DiPiazza

Where I break stuff, then write about it.

VoIP Network Fundamentals

A fast, visual guide to the network concepts that make or break call quality.

QoS (Quality of Service)

QoS prioritizes voice packets over bulk data so calls stay clear even when the network is busy.

  • Set WAN upload/download shapers to ~85-90% of real speeds to keep the router in control.
  • Reserve voice bandwidth based on max concurrent calls + ~20% overhead.
  • Typical starting point: allocate 20-30% of the uplink for VoIP, then adjust.

DMZ (Demilitarized Zone)

DMZ network segmentation diagram

A DMZ isolates publicly reachable systems from internal devices.

  • Use a DMZ for any VoIP system that must accept inbound internet traffic.
  • Keep phones on the internal LAN or a dedicated voice VLAN.
  • Only open the required SIP and RTP ports through the firewall.
Note: Enabling a DMZ forwards all inbound internet traffic to the selected device, which effectively bypasses firewall protection. This can expose the device to security risks, so use it only as a last resort.

Latency, Jitter, Packet Loss

Voice is sensitive to delay variation. Keep these in the green for stable calls.
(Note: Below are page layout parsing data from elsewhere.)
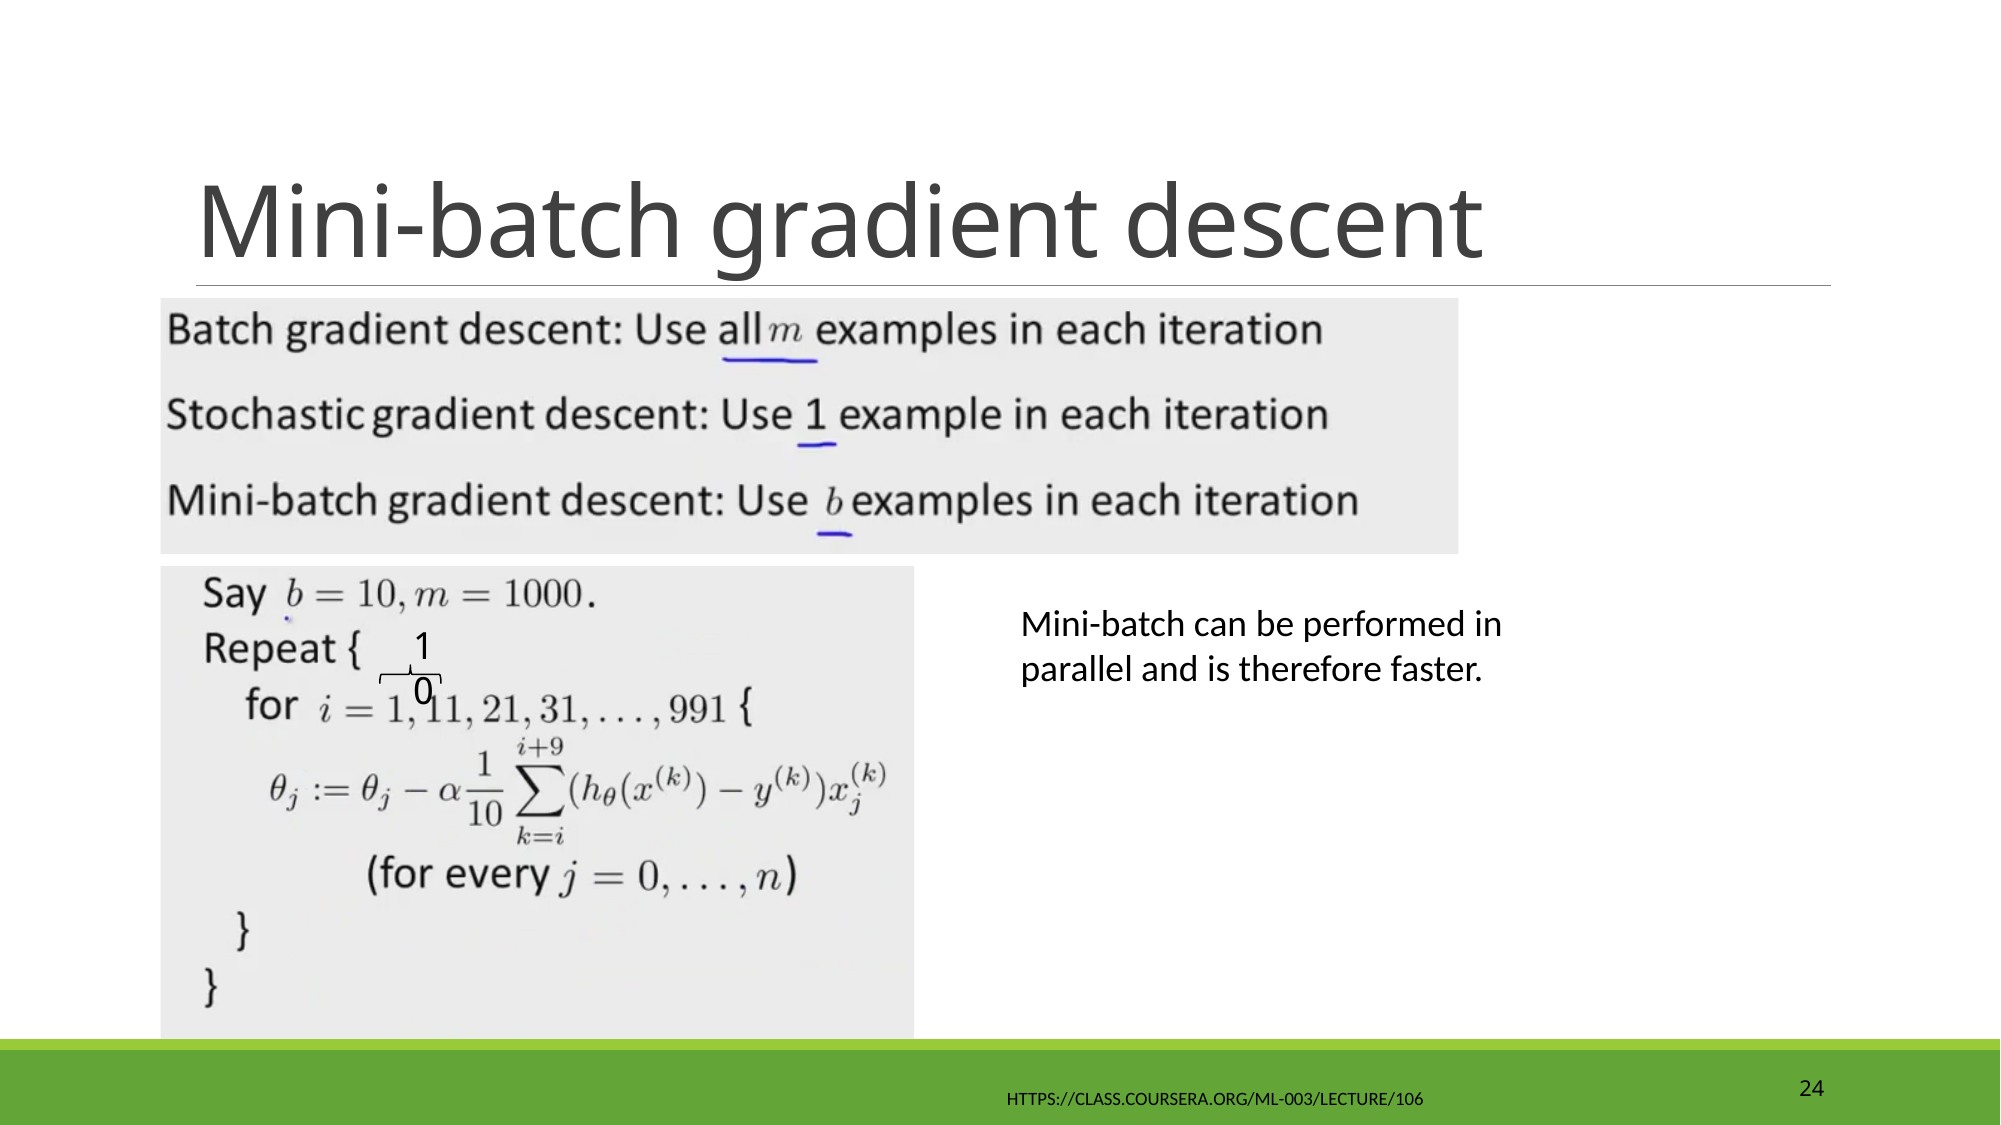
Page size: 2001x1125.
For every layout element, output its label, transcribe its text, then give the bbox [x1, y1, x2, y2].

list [159, 297, 1459, 555]
footer https://class.coursera.org/ml-003/lecture/106 [926, 1070, 1504, 1125]
text_box Mini-batch can be performed in parallel and is therefore faster. [1005, 591, 1612, 696]
title Mini-batch gradient descent [180, 47, 1830, 285]
slide_number 24 [1624, 1059, 1840, 1120]
picture [159, 565, 915, 1039]
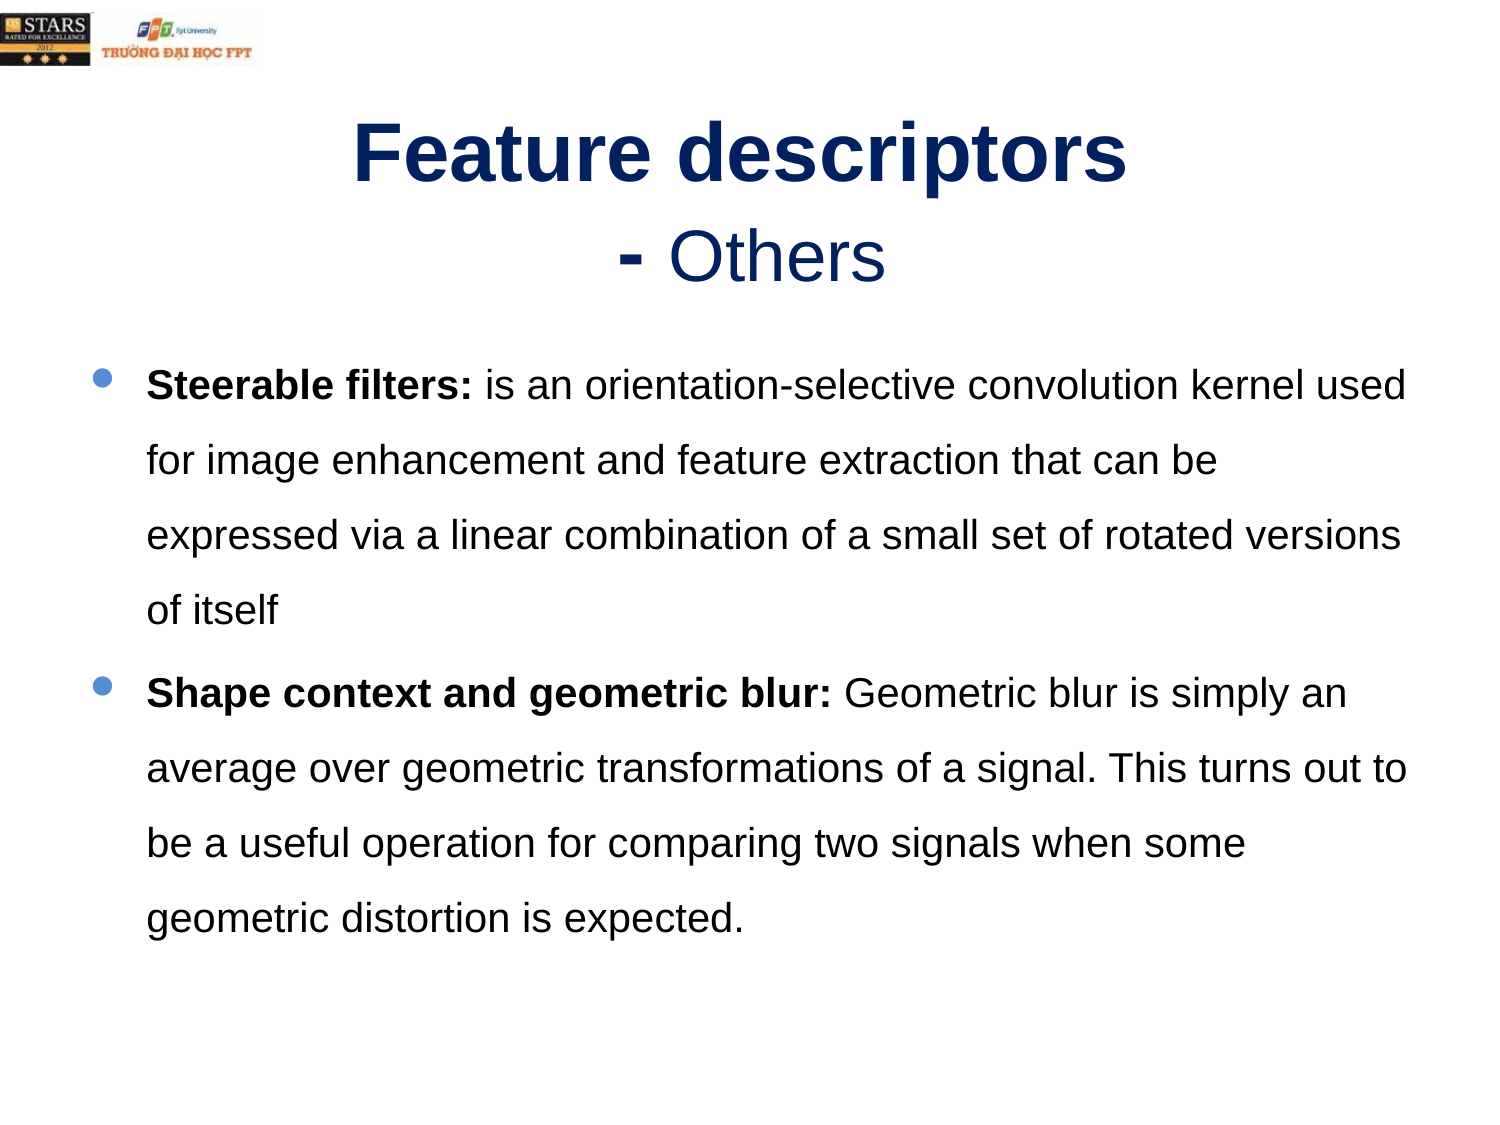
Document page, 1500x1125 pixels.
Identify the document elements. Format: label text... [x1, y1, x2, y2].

picture [0, 12, 263, 66]
list Steerable filters: is an orientation-selective convolution kernel used for image enhancement and feature extraction that can be expressed via a linear combination of a small set of rotated versions of itself Shape context and geometric blur: Geometric blur is simply an average over geometric transformations of a signal. This turns out to be a useful operation for comparing two signals when some geometric distortion is expected. [75, 324, 1425, 1043]
title Feature descriptors - Others [80, 97, 1425, 300]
Metric Excellent Acceptable Poor
Latency < 70 ms 70-150 ms > 150 ms
Jitter < 10 ms 10-30 ms > 30 ms
Packet Loss < 0.5% 0.5-1% > 1%
Jitter is variation in packet arrival time. Too much variation causes choppy audio.

What Is MTR?

MTR command output

MTR combines ping and traceroute so you can see loss and latency at every hop.

  • Run it toward the provider when calls are choppy.
  • Loss that starts mid-path is often ISP or transit related.
  • Look for jitter spikes near the end of the path.

Ports 5060 and 5061

SIP is the signaling protocol that sets up calls. Media flows separately over RTP.

  • 5060: SIP over UDP or TCP.
  • 5061: SIP over TLS (encrypted signaling).
  • RTP uses a provider-specific port range.

What Is SIP ALG?

SIP ALG is a router feature that edits SIP packets and often breaks VoIP.

  • Best practice: disable SIP ALG for stability.
  • Symptoms include one-way audio and dropped calls.
  • Document the setting in your network checklist.
Customer version: SIP ALG is a “helper” setting in some routers that rewrites call traffic. It often changes the wrong parts of the call, which leads to one-way audio, dropped calls, or phones that won’t register. Turning it off is a common fix.

What Is WebRTC?

WebRTC in the browser

WebRTC delivers real-time voice and video directly in the browser without plugins.

  • Used for softphones, web call widgets, and contact centers.
  • Relies on ICE, STUN, and TURN for NAT traversal.
  • Security is built-in with DTLS and SRTP.

What Are VoIP Trunks?

SIP trunking diagram

A SIP trunk is a shared connection between your phone system and the carrier.

  • One trunk provides multiple simultaneous call paths.
  • Scales without installing physical phone lines.
  • Common for PBX-to-provider integrations.

STUN, TURN, ICE (NAT Traversal)

Remote users and WebRTC need NAT traversal to avoid one-way audio.

Protocol Purpose When to Use
STUN Discover public IP/port Most NAT scenarios
TURN Relay media traffic Restrictive firewalls
ICE STUN first, TURN fallback Default in WebRTC

Wireshark & Packet Capture

Packet captures reveal SIP errors and RTP quality problems.

tcpdump -i eth0 -w voip.pcap port 5060 or portrange 10000-20000
sip || rtp || sip.Status-Code >= 400
  • Check Telephony → RTP → Stream Analysis for jitter and loss.
  • Filter by SIP error codes to see failed calls.

Quick Troubleshooting Checklist

  • Run MTR to the provider and look for loss or jitter.
  • Verify QoS is enabled and voice is prioritized.
  • Disable SIP ALG in the router or firewall.
  • Confirm SIP + RTP ports are allowed.
  • Test on wired Ethernet to rule out Wi-Fi jitter.